• [COSA SI RICHIEDE]:
Prosegui il testo sullo scetticismo polacco verso un esercito europeo, ripartendo subito dopo la sua ultima frase.

• [ESTRATTO DEL TESTO]:
Ma non tutti all’interno dell’Unione Europea la pensano come Juncker. La spaccatura tra ‘vecchia’ e ‘nuova’ Europa manifestatasi qualche anno fa dopo il no di alcuni paesi del nucleo dell’Ue alle avventure militari statunitensi in Medio Oriente sembra riemergere a pieno in un clima reso bollente dall’escalation innescata con la Russia da Washington, e che anche Francia e Germania hanno alimentato – irresponsabilmente, anche dal punto di vista dei propri interessi – almeno fino ad un certo punto prima di rendersi conto che si stavano facendo del male da soli e che la contesa con Mosca rischia di portare il mondo in guerra.
E’ stata la Polonia a dar voce ai mal di pancia della Nuova Europa, quella a un tiro di schioppo dalla Federazione Russa e che negli ultimi mesi non solo ha dato man forte e sostegno di ogni tipo ai golpisti ucraini e alle sue forze armate, ma che ha riempito il proprio territorio e i propri cieli di armi, soldati e caccia statunitensi e britannici in nome della necessaria difesa dalle “minacce di Mosca”.
Il governo polacco ha espresso ieri il proprio ‘scetticismo’ sull’ipotesi di un rafforzamento dell’esercito europeo, sottolineando non a caso la necessità di “rafforzare” invece l’Alleanza atlantica, definita come migliore “garante della sicurezza in Europa”. “E’ un’idea molto rischiosa”, ha dichiarato il capo della diplomazia di Varsavia, Grzegorz Schetyna, a Radio Zet, a proposito della proposta del presidente della Commissione Europea. “Occorre porsi delle domande: dove prendere i soldi per finanziare un tale esercito? Come opererà l’unità di combattimento? Chi garantirà la loro formazione?” ha detto il ministro. “È solo un’idea lanciata lì, manca di proposte concrete”, ha aggiunto il leader di Varsavia. In realtà il dubbio sul finanziamento è peregrino, visto che anche gli Stati Uniti hanno chiesto – e imposto – durante l’ultimo vertice dell’Alleanza a Newport, che tutti i paesi membri sborsino finalmente un opportuno contributo economico finalizzato a sostenere la realizzazione di basi militari permanenti in cinque paesi dell’Europa Orientale, il rafforzamento della forza di reazione rapida e un processo di riarmo che sembra inarrestabile. “Finora – è stato il messaggio di Washington – abbiamo pagato quasi tutto noi, è ora che ogni paese si prenda le proprie responsabilità”. E così il vertice di settembre in Galles ha stabilito che d’ora in poi ognuno dei paesi della Nato destini alla spesa militare almeno il 2% del proprio Pil.

(Voci di dati archiviate)
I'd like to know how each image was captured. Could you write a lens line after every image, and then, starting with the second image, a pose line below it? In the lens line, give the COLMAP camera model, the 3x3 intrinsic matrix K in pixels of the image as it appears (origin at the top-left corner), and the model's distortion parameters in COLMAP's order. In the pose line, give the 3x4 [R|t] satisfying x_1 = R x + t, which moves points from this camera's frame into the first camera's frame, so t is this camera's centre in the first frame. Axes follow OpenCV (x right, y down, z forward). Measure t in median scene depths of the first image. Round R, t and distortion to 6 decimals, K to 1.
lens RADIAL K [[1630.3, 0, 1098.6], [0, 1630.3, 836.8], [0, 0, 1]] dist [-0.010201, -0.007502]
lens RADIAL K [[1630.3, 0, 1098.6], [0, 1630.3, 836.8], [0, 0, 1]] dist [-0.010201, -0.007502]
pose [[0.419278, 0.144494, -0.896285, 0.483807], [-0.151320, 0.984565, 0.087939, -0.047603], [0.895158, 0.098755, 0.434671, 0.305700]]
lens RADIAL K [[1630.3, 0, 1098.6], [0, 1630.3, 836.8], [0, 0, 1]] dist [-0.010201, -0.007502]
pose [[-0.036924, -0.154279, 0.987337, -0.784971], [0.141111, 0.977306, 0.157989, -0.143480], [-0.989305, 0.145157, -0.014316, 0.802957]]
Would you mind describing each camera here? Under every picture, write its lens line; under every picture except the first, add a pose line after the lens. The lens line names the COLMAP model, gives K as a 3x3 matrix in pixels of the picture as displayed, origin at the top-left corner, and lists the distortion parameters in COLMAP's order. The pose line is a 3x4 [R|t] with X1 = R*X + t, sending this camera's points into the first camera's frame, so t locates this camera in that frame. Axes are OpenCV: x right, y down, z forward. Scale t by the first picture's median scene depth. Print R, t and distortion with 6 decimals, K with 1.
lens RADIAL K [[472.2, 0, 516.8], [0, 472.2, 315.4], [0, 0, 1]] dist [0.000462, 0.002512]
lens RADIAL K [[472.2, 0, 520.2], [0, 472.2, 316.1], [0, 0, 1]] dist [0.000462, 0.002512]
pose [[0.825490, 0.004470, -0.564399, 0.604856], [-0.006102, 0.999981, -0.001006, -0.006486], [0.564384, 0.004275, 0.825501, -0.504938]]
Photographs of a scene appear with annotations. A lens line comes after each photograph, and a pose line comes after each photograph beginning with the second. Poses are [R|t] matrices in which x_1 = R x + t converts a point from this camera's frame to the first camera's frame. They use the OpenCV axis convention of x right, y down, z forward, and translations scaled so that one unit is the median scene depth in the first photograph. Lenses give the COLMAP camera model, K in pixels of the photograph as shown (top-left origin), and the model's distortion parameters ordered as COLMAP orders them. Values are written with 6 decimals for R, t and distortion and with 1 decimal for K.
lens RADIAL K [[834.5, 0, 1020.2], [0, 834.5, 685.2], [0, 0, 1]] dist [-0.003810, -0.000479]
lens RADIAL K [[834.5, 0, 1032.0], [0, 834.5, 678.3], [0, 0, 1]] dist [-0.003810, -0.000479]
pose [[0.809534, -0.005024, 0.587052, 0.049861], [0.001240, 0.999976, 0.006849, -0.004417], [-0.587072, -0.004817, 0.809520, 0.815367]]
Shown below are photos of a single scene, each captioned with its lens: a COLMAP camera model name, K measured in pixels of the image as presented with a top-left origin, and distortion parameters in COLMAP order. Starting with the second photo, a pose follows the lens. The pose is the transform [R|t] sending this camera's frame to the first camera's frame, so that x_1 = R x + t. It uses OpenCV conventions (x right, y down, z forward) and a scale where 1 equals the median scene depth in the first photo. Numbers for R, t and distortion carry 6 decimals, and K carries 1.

• [RISPOSTA QUI SOTTO]:
In parte diverse e comunque più accurate le recriminazioni del Presidente del Consiglio della Sicurezza Polacco, Stanislaw Koziej. “E’ una bella idea, ma non ha chance di essere messa in pratica. E’ un sogno” ha dichiarato il generale all’emittente privata Polsat. “Oggi abbiamo due obiettivi concreti: rafforzare le capacità della Nato a Est e mettere in pratica le decisioni di Newport”, ha spiegato, aggiungendo che “In Europa, nessun Paese pensa di privarsi della propria sovranità. Perché ci sia un esercito, dovrebbe esserci innanzitutto un organo politico che disponga la creazione di tale esercito. Non si deve invertire l’ordine. Prima l’integrazione politica dell’Europa, poi la creazione di un esercito. In caso contrario significherebbe mettere il carro davanti ai buoi”, ha concluso l’alto ufficiale polacco.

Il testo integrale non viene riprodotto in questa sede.